В нашей критике принято числить писателей списками по цеховому признаку: вот, к примеру, военные писатели, вот деревенщики, а это и вовсе ни то ни се – лирическая проза. Курочкина не поминали ни в одном таком списке. Дело здесь, мне думается, не в величине дарования, не в доле участия в общем литературном процессе. Просто Курочкин – сам по себе. Он одновременно и баталист, и деревенщик, и лирик. В ряд его не поставишь ни с кем – выпадает. Он прежде всего, по самой сути своей – художник. Талант его, может быть, как говаривали в старину, скромный, но в то же время он дерзкий, насмешливый. И грустный, мягкий, лирический. Голос Курочкина негромок, но не расслышать его в многоголосом хоре нельзя, это – особенный голос.

...Когда мы прощались с Виктором Курочкиным в Доме писателя, к гробу вышел Глеб Горбовский и прочел специально написанное им ночью стихотворение «Виктору Курочкину». Я хочу привести его здесь, не разделяя на строки и строфы, – в первый раз Горбовский и прочел его, как слово прощания у гроба покойного друга:

«Остановился танк. На пашне... Железный гроб. Молчит броня. Открылся люк. С вершины башни мальчика смотрит на меня. Белоголовый. Гимнастерка великовата... А глаза глядят измученно и зорко на мир, где корчилась гроза! Еще гремела в отдаленье, лучились молний острия... Но все же бойню одолели; включай, природа, соловья. Слагайся гимн во имя мертвых! Эй, лейтенант, домой ступай!.. Но пальцы к поручням примерзли: не оторвать, хоть – отрубай! Не отпускает сталь солдата. Броня крепка! Прошу учесть. Он понял: дергаться не надо, его удел – остаться здесь... Он в танк вернулся. Люк задраил. И вновь – враскачку – вдоль страны... Мы от инфарктов умираем, а лейтенанты – от войны. Еще их носит ветер лютый по обескровленным полям, но приглядись, они оттуда, с войны... Их государство – там... Смотри, как жалкие подранки, в священном гневе и тоске блуждают призрачные танки по Курской огненной дуге... Война взяла их в час великий, любовь и разум ослепя. И до последнего их крика не отпустила от себя!»

Еще мне запомнились слова, сказанные тогда Федором Абрамовым: «...Виктор Курочкин сумел донести до человеческих душ то самое важное, что думал, чем мучился, чем жил. Он сумел пробиться к человеческим душам... И в этом великое достоинство, миссия – и настоящее счастье художника! Это немного кому удается...»

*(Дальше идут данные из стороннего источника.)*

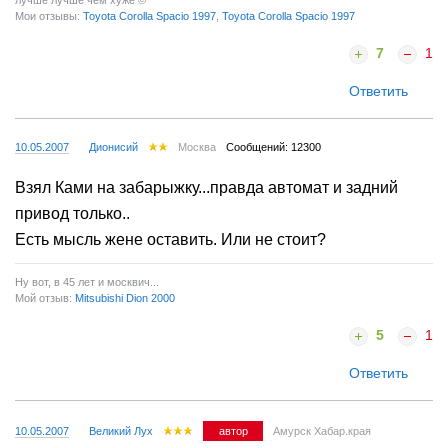
Honda CR-V RD5 2001г
лучше лучше чем хуже ©
Мои отзывы:
Toyota Corolla Spacio 1997
,
Toyota Corolla Spacio 1997
7
1
Ответить
10.05.2007
Дионисий
Москва
Сообщений: 12300
Взял Ками на забарыжку...правда автомат и задний
привод только..
Есть мысль жене оставить. Или не стоит?
Ну вот, в 45 лет и москвич...
Мой отзыв:
Mitsubishi Dion 2000
5
1
Ответить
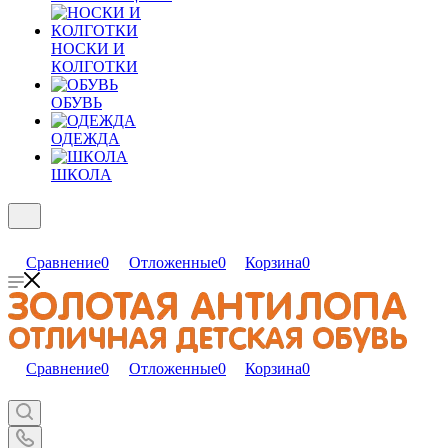
НОСКИ И
КОЛГОТКИ
ОБУВЬ
ОДЕЖДА
ШКОЛА
Сравнение
0
Отложенные
0
Корзина
0
Сравнение
0
Отложенные
0
Корзина
0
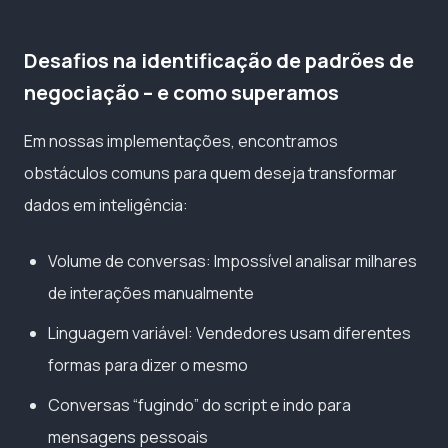
Desafios na identificação de padrões de
negociação – e como superamos
Em nossas implementações, encontramos
obstáculos comuns para quem deseja transformar
dados em inteligência:
Volume de conversas: Impossível analisar milhares
de interações manualmente
Linguagem variável: Vendedores usam diferentes
formas para dizer o mesmo
Conversas “fugindo” do script e indo para
mensagens pessoais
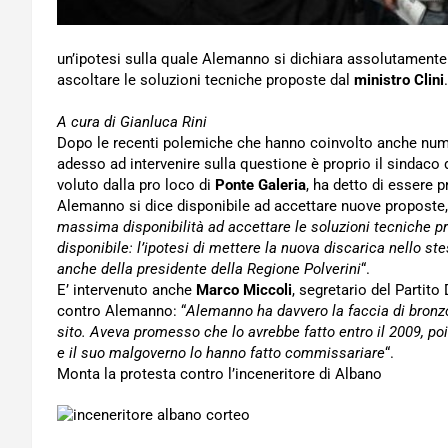
un’ipotesi sulla quale Alemanno si dichiara assolutamente 
ascoltare le soluzioni tecniche proposte dal
ministro Clini
.
A cura di Gianluca Rini
Dopo le recenti polemiche che hanno coinvolto anche numer
adesso ad intervenire sulla questione è proprio il sindaco 
voluto dalla pro loco di
Ponte Galeria
, ha detto di essere 
Alemanno si dice disponibile ad accettare nuove proposte,
massima disponibilità ad accettare le soluzioni tecniche p
disponibile: l’ipotesi di mettere la nuova discarica nello s
anche della presidente della Regione Polverini
“.
E’ intervenuto anche
Marco Miccoli
, segretario del Partit
contro Alemanno: “
Alemanno ha davvero la faccia di bronzo.
sito. Aveva promesso che lo avrebbe fatto entro il 2009, poi
e il suo malgoverno lo hanno fatto commissariare
“.
Monta la protesta contro l’inceneritore di Albano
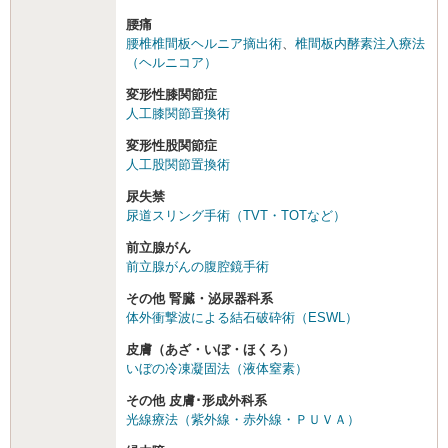
腰痛
腰椎椎間板ヘルニア摘出術
、
椎間板内酵素注入療法
（ヘルニコア）
変形性膝関節症
人工膝関節置換術
変形性股関節症
人工股関節置換術
尿失禁
尿道スリング手術（TVT・TOTなど）
前立腺がん
前立腺がんの腹腔鏡手術
その他 腎臓・泌尿器科系
体外衝撃波による結石破砕術（ESWL）
皮膚（あざ・いぼ・ほくろ）
いぼの冷凍凝固法（液体窒素）
その他 皮膚･形成外科系
光線療法（紫外線・赤外線・ＰＵＶＡ）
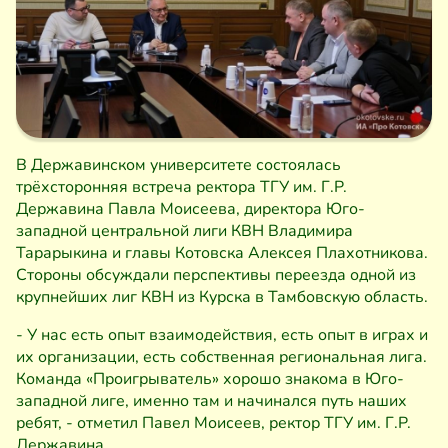
В Державинском университете состоялась
трёхсторонняя встреча ректора ТГУ им. Г.Р.
Державина Павла Моисеева, директора Юго-
западной центральной лиги КВН Владимира
Тарарыкина и главы Котовска Алексея Плахотникова.
Стороны обсуждали перспективы переезда одной из
крупнейших лиг КВН из Курска в Тамбовскую область.
- У нас есть опыт взаимодействия, есть опыт в играх и
их организации, есть собственная региональная лига.
Команда «Проигрыватель» хорошо знакома в Юго-
западной лиге, именно там и начинался путь наших
ребят, - отметил Павел Моисеев, ректор ТГУ им. Г.Р.
Державина.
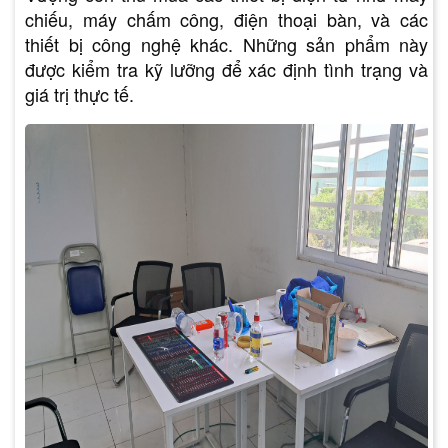
chiếu, máy chấm công, điện thoại bàn, và các
thiết bị công nghệ khác. Những sản phẩm này
được kiểm tra kỹ lưỡng để xác định tình trạng và
giá trị thực tế.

Когда я стоял над могилой Виктора Курочкина, под елями, в майский вечер, я думал еще и о том, что из всех деревьев русского леса Виктор Александрович выделял своим особым родственным вниманием елку. Да ведь и правда, печальное, строгое на закате, сверкающее, даром дающее каждому счастье в Новый год, вечнозеленое, вечное это дерево сопутствует русскому человеку в жизни и осеняет его после смерти.